Miss Cleo Settles for $500 Million

"Miss Cleo" has seen the future ... and it does not include her

"Miss Cleo" has seen the future ... and it does not include her. The operators of her psychic hot line have agreed to cancel $500 million in customer bills, return all uncashed checks to customers and pay a $5 million fine.

Although Miss Cleo will be fading from the airwaves and, perhaps, from public view, the popular soothsayer shouldn't go hungry anytime soon. In three years, it's estimated her service billed $1 billion through 900 numbers and credit cards and collected about half of it.

Many customers were satisfied with the service.

The landmark settlement eclipses previous Federal Trade Commission (FTC) settlements. Under the deal, Florida-based Access Resource Services, Inc. (ARS) and Psychic Readers Network, Inc. (PRN) agreed to stop all collection efforts and forgive an estimated $500 million in outstanding consumer charges. as part of a settlement with the Federal Trade Commission.

"The lesson in this case is that companies that make a promise in an ad need to deliver on it -- whether it's about availability, performance, or cost," said J. Howard Beales III, Director of the FTC's Bureau of Consumer Protection. "I'm no psychic, but I can foresee this: If you make deceptive claims, there is an FTC action in your future."

In infomercials that flooded the late-night airwaves, Miss Cleo -- portrayed by Youree Dell Harris -- promised to provide mystical insights into love, money and other mysteries. Ms. Harris claimed to be a Jamaican mystic. But a birth certificate introduced as evidence in a civil case in Florida shows she was born in Los Angeles to American parents. Ms. Harris invoked her Fifth Amendment right against self-incrimination in that case.

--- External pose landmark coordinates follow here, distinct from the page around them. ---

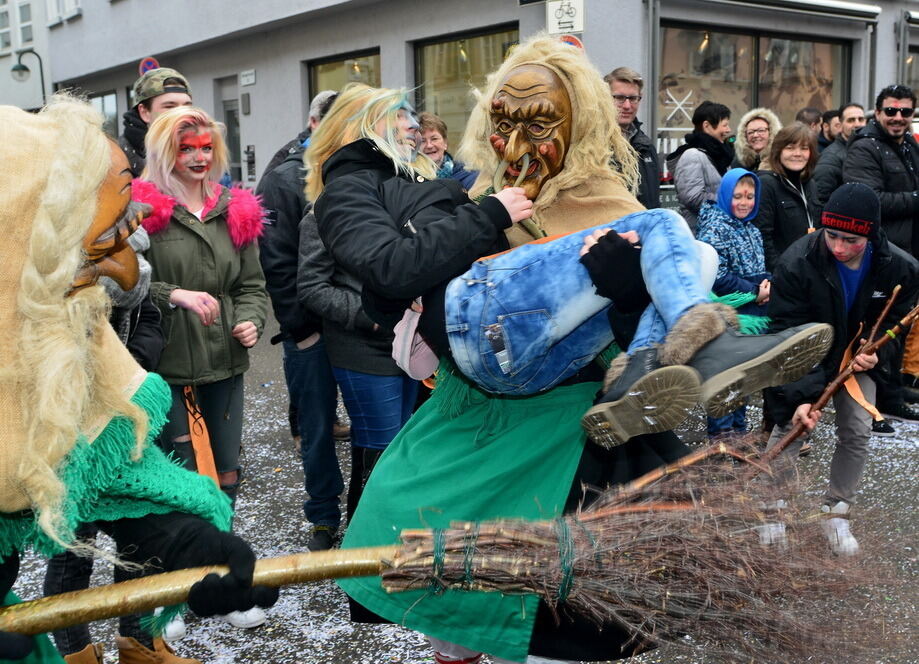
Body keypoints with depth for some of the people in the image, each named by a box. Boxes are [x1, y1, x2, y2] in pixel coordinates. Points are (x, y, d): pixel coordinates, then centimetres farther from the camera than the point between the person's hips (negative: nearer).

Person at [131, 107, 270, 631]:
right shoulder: (144, 210, -5)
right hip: (166, 365, -4)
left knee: (226, 470, 11)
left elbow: (251, 283, 12)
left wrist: (251, 320, -6)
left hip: (224, 361, 5)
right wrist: (174, 296, -22)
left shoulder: (236, 210, 9)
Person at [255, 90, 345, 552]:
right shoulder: (284, 180, -2)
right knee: (318, 428, 8)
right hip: (311, 331, -3)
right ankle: (323, 518, 23)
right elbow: (277, 263, -7)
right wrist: (301, 327, -10)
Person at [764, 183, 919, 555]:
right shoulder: (797, 263, -31)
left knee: (858, 431, -4)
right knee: (790, 425, -10)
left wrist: (878, 351, -24)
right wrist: (800, 394, -36)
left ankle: (837, 514, 14)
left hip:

The FTC filed a complaint in federal district court in February of this year against ARS, PRN, and their officers, Steven L. Feder and Peter Stolz. The FTC alleged that the defendants engaged in deceptive advertising, billing, and collection practices. Specifically, the complaint alleged that the defendants misrepresented that consumers:

  • would receive psychic reading at no charge;
  • did not incur costs when they remain on the telephone with the psychic readers; and
  • were obligated to pay charges for calls made to the defendants' audiotext numbers that consumers were not obligated to pay.

In addition, the complaint alleged that the defendants repeatedly called consumers without providing them a reasonable method for stopping the calls. The complaint also alleged that the defendants violated the Pay-Per-Call Rule by failing to disclose the cost of the calls in their ads for the psychic services and by threatening consumers with adverse credit reports before conducting reasonable investigations of the bill error notices from consumers.

The settlement prohibits the defendants from misrepresenting any material fact in connection with the sale of any pay-per-call or audiotext services; permanently bans them from calling consumers to solicit the use of any of the defendants' services without providing consumers with a reasonable method to cause the defendants to stop making such calls; and prohibits them from violating any part of the Pay-Per-Call Rule.

Besides the FTC action and a civil suit in Florida, Ms. Cleo and her handlers have settled charges in Arkansas, Illinois, Indiana, Kansas, Missouri, Oklahoma, Pennsylvania and Wisconsin.